In other words, the blast radius of a Hellfire missile (the signature payload of the Predator and Reaper drones used by both the Pentagon and the CIA, which as of late 2013 had resumed drone strikes in Pakistan's more populated areas), which can stretch out to 20 meters, spared no one. There was nothing to absorb the blow, a fact "borne out," the inquiry states, "by a survivor's description of being thrown 7 meters from where they were sitting."

And then there are those who surveyed the immediate aftermath of the attack. Here's just one account of the carnage, from a man the inquiry cites only as "Witness 3":

When I reached that place, the situation was very bad. There were still people lying around injured. The tribal elders who had been killed in the strike could not be identified because there were body parts strewn about.

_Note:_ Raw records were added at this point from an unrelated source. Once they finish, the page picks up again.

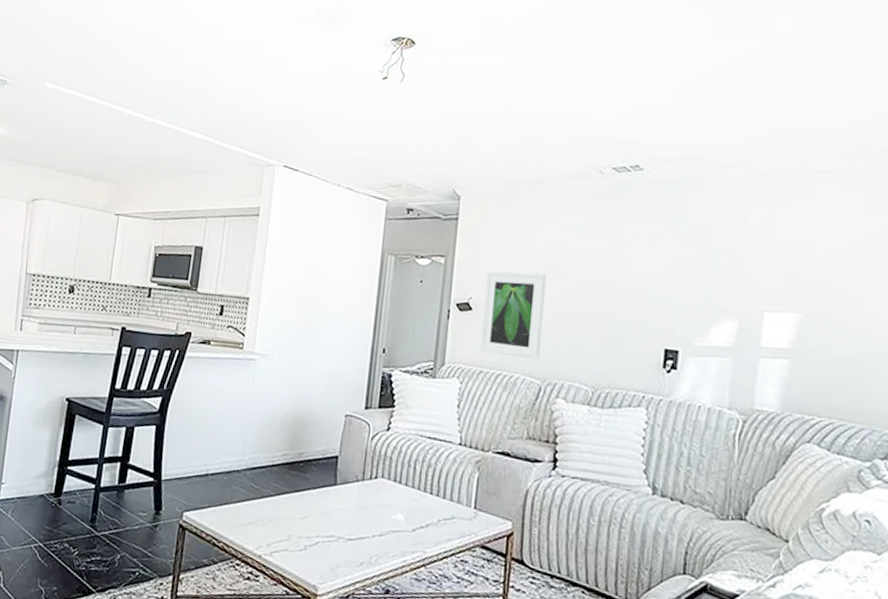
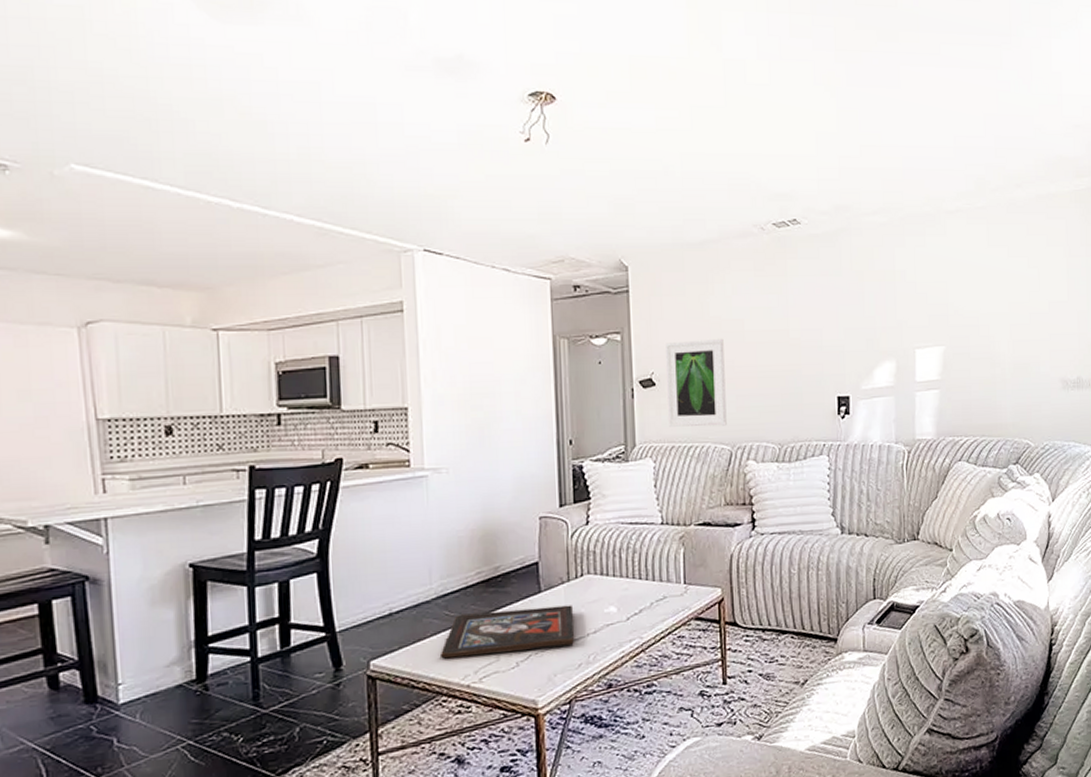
religious icon: none [240,488,363,542] -> present [439,605,575,659]

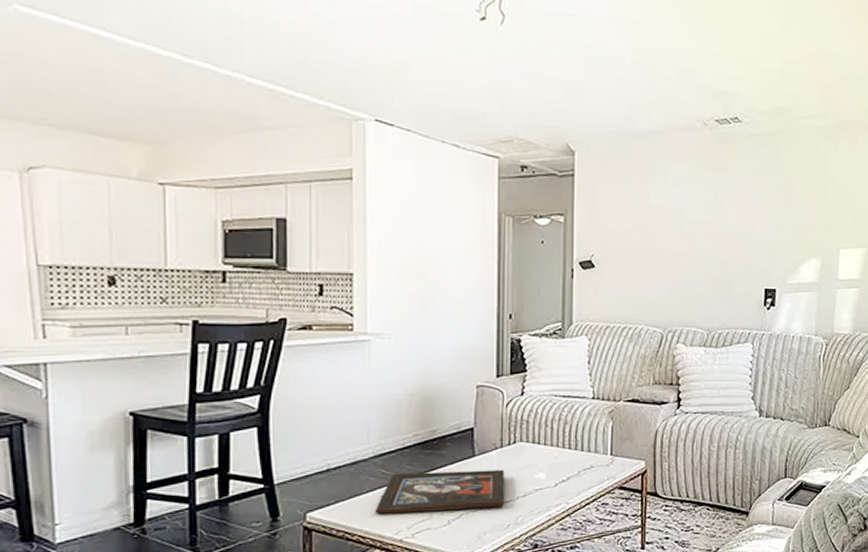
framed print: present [666,338,727,427] -> none [605,226,662,310]

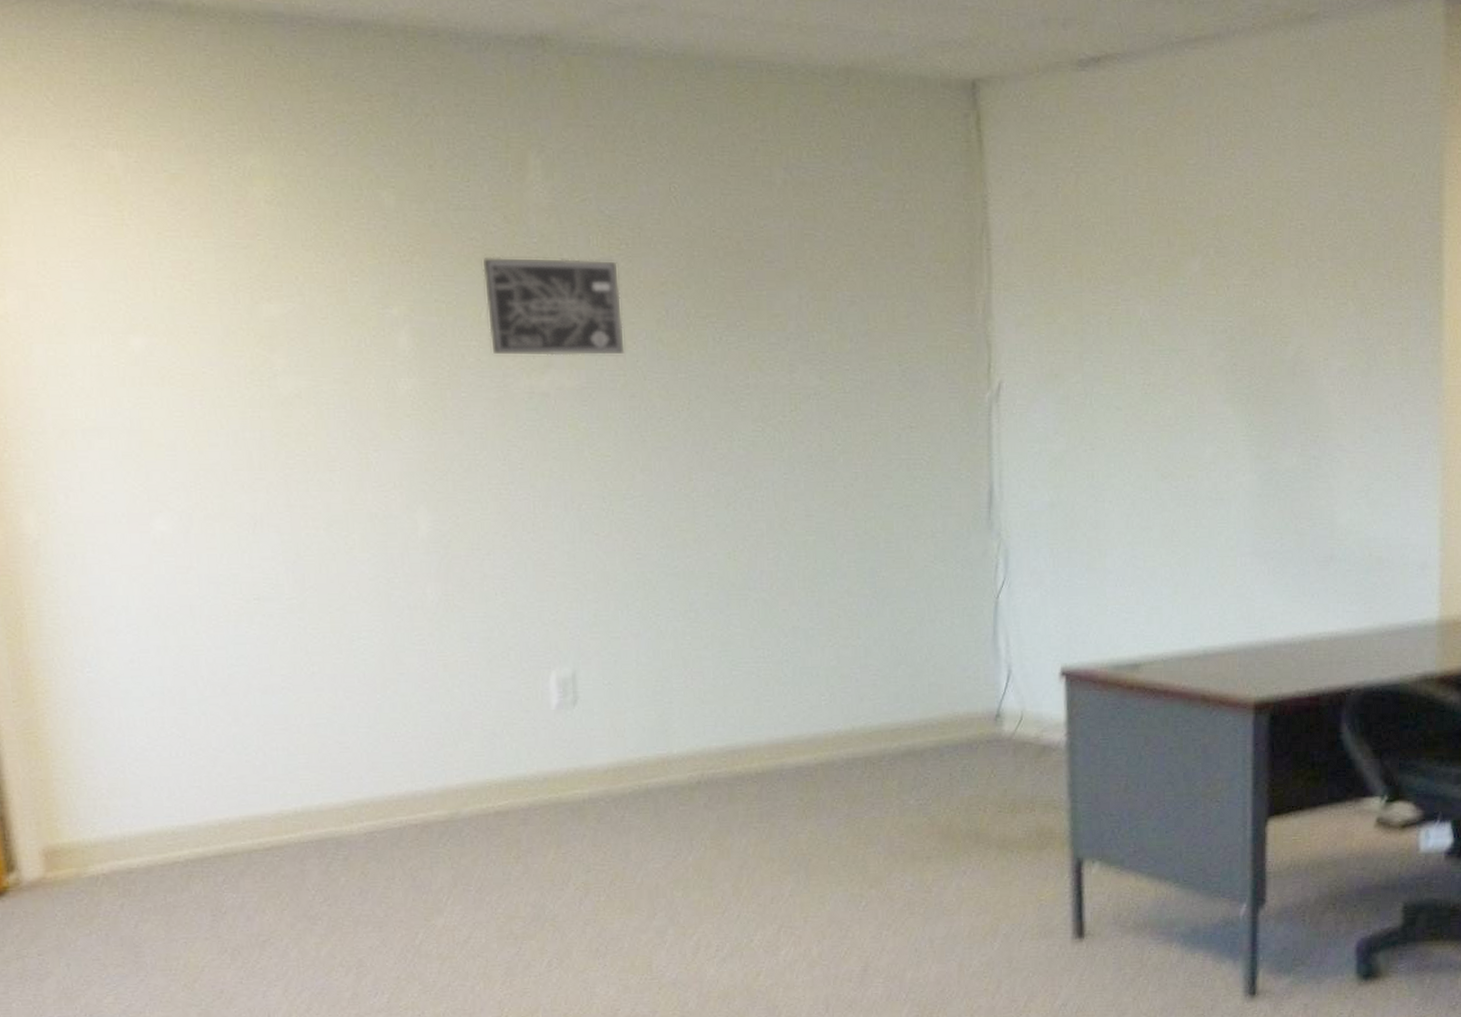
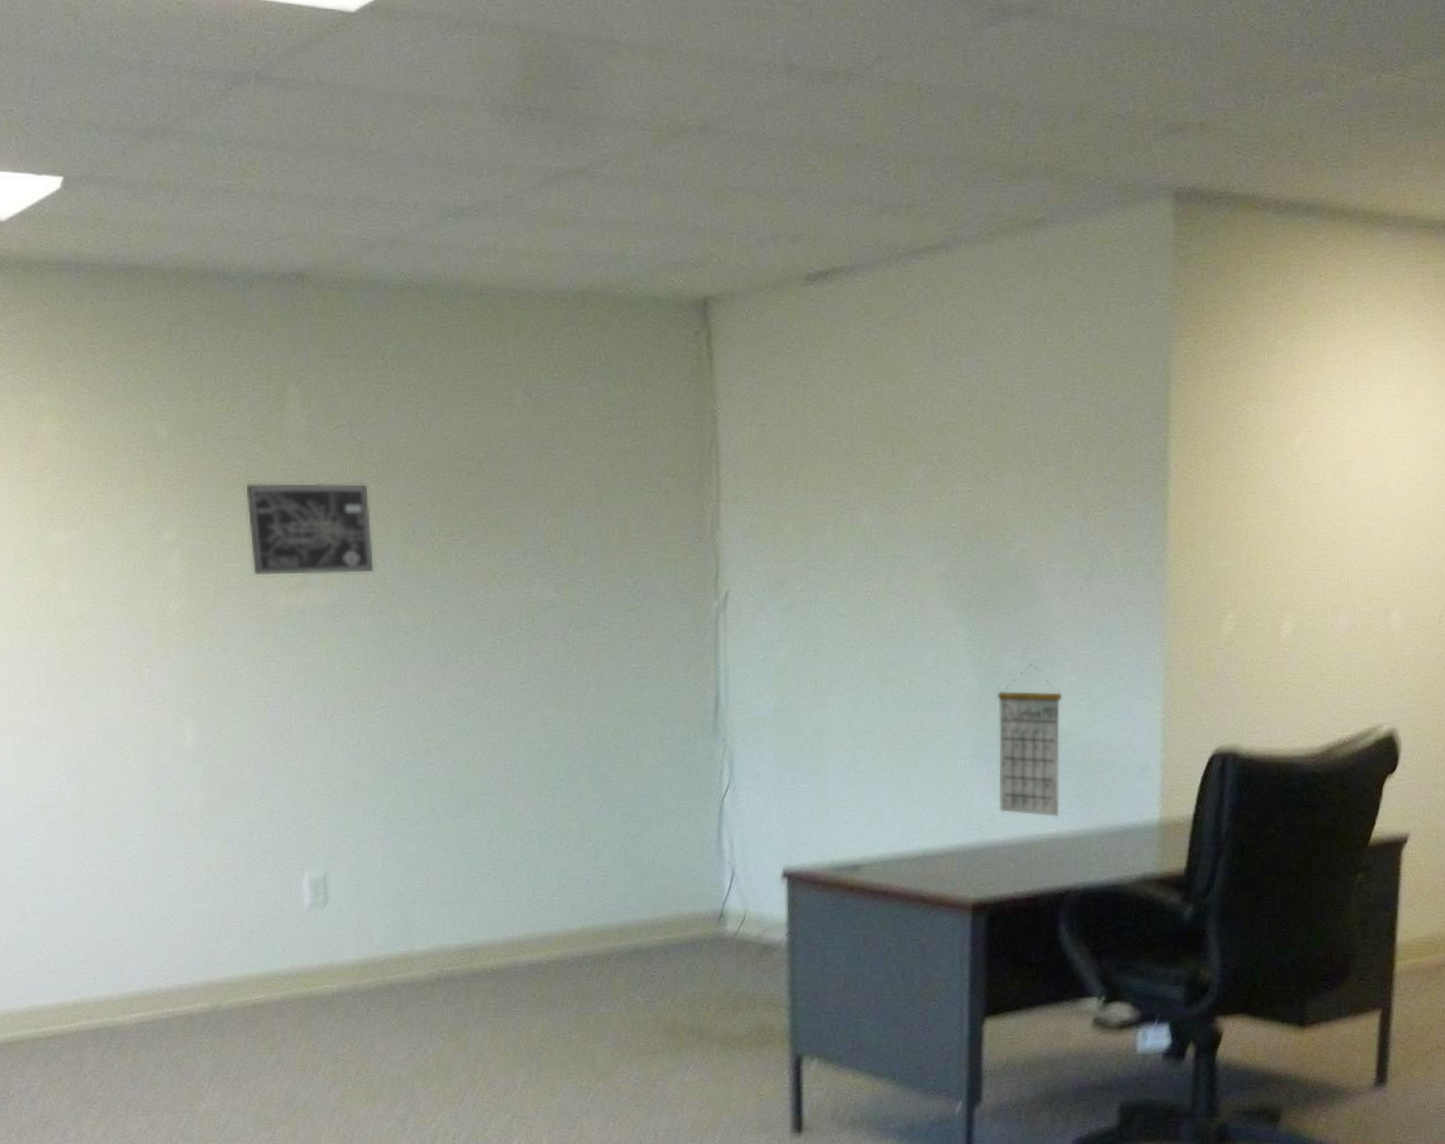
calendar: none [1276,460,1342,615] -> present [997,663,1063,817]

The smell was awful.

The sobering reality is that he could've been talking about Mir Ali, Gaza City, Jaar, Miranshah, or any other city that's fallen in the crosshairs of America's remote, robotized shadow wars. The Datta Khel airstrike is arguably the most notorious US drone attack, but it's just a drop in the bucket. It's one of five case studies included in Emmerson's landmark report—which poses a lot of questions we'd do well to think long and hard about—and can be viewed here.

Of course, there are still more holes than we'll probably ever know exist. Some may not ever be filled. But the new forensics of drone strike investigations is a good start. Finally, something to go on.